Your assignment:
Below are records; reproduce exactly the lines from the first through the one containing "index dip: (192, 61)".

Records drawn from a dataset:
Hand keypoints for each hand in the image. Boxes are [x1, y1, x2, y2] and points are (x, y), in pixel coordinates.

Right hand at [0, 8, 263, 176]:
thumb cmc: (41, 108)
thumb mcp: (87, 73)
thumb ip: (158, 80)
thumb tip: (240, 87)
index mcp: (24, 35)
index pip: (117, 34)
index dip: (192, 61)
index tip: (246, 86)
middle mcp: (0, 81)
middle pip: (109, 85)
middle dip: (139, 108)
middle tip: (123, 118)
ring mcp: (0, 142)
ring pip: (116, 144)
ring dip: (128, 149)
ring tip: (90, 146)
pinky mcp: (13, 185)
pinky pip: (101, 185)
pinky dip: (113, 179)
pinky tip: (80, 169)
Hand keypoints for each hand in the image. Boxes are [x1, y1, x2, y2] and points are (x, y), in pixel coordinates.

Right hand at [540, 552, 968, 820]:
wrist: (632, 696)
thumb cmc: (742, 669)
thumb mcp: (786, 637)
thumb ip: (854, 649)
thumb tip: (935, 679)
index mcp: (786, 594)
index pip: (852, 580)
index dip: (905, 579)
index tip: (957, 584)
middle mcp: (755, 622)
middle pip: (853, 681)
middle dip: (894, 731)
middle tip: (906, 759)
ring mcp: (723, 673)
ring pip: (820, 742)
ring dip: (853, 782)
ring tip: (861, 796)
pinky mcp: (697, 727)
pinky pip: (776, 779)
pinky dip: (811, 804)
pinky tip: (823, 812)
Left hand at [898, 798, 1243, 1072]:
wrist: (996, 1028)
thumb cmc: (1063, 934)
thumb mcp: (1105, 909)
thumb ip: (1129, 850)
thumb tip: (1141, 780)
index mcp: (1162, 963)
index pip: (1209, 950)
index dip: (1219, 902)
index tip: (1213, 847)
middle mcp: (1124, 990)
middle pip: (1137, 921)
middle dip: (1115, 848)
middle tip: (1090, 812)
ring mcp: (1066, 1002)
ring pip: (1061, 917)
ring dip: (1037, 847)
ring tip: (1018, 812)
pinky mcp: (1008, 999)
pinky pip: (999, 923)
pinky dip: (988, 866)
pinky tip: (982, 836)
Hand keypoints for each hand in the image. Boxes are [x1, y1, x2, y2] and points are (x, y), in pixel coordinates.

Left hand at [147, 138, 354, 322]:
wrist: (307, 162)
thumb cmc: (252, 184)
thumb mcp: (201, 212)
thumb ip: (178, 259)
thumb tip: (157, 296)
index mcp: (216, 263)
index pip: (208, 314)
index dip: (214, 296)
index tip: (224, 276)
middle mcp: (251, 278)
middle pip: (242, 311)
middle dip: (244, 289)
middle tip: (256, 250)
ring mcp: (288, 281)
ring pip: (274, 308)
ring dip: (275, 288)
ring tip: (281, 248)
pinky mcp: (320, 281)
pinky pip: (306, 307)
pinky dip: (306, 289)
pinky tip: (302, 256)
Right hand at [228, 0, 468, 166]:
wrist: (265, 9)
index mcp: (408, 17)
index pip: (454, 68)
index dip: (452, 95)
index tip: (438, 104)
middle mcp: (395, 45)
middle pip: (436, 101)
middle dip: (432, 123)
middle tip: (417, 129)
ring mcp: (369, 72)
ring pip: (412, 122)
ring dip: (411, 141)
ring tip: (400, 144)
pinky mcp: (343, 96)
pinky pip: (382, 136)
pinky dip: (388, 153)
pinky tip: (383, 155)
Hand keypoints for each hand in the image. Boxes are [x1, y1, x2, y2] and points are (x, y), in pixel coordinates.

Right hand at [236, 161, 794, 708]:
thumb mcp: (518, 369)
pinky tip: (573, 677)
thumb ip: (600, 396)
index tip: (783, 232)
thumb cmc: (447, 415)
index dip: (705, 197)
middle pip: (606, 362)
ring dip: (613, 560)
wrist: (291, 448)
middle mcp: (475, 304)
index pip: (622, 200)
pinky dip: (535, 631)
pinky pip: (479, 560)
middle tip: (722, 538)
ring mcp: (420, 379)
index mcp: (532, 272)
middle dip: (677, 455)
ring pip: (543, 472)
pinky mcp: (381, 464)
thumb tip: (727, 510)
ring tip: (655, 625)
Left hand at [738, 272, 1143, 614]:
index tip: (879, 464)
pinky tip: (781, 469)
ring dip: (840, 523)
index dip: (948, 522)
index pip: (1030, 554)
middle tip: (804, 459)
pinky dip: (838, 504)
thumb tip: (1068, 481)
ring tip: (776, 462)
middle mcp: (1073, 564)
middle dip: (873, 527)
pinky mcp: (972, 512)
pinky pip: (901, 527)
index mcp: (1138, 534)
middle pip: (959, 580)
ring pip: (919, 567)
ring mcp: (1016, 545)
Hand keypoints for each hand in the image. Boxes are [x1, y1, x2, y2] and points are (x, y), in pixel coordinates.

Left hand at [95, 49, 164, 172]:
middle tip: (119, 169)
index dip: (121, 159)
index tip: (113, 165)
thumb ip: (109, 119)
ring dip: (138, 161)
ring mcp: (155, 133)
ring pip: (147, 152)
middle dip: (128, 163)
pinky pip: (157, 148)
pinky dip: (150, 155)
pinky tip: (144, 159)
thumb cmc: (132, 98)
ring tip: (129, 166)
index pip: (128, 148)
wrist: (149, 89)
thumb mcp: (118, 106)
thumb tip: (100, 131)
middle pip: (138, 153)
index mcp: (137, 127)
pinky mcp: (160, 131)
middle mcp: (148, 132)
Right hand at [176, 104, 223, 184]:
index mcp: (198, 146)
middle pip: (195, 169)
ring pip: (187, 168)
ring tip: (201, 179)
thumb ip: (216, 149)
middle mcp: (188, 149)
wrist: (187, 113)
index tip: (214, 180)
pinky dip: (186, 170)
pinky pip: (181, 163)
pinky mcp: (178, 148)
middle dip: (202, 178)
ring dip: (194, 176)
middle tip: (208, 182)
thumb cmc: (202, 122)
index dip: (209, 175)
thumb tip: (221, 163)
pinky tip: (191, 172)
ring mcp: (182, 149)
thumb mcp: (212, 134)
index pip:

Exercise output:
Hand keypoints for each hand in the image. Boxes are [x1, y1, x2, y2] and points are (x, y), in pixel coordinates.

Right hand at [0, 8, 263, 176]:
thumb cmc: (41, 108)
thumb mcp: (87, 73)
thumb ip: (158, 80)
thumb tip: (240, 87)
index mcp: (24, 35)
index pip: (117, 34)
index dip: (192, 61)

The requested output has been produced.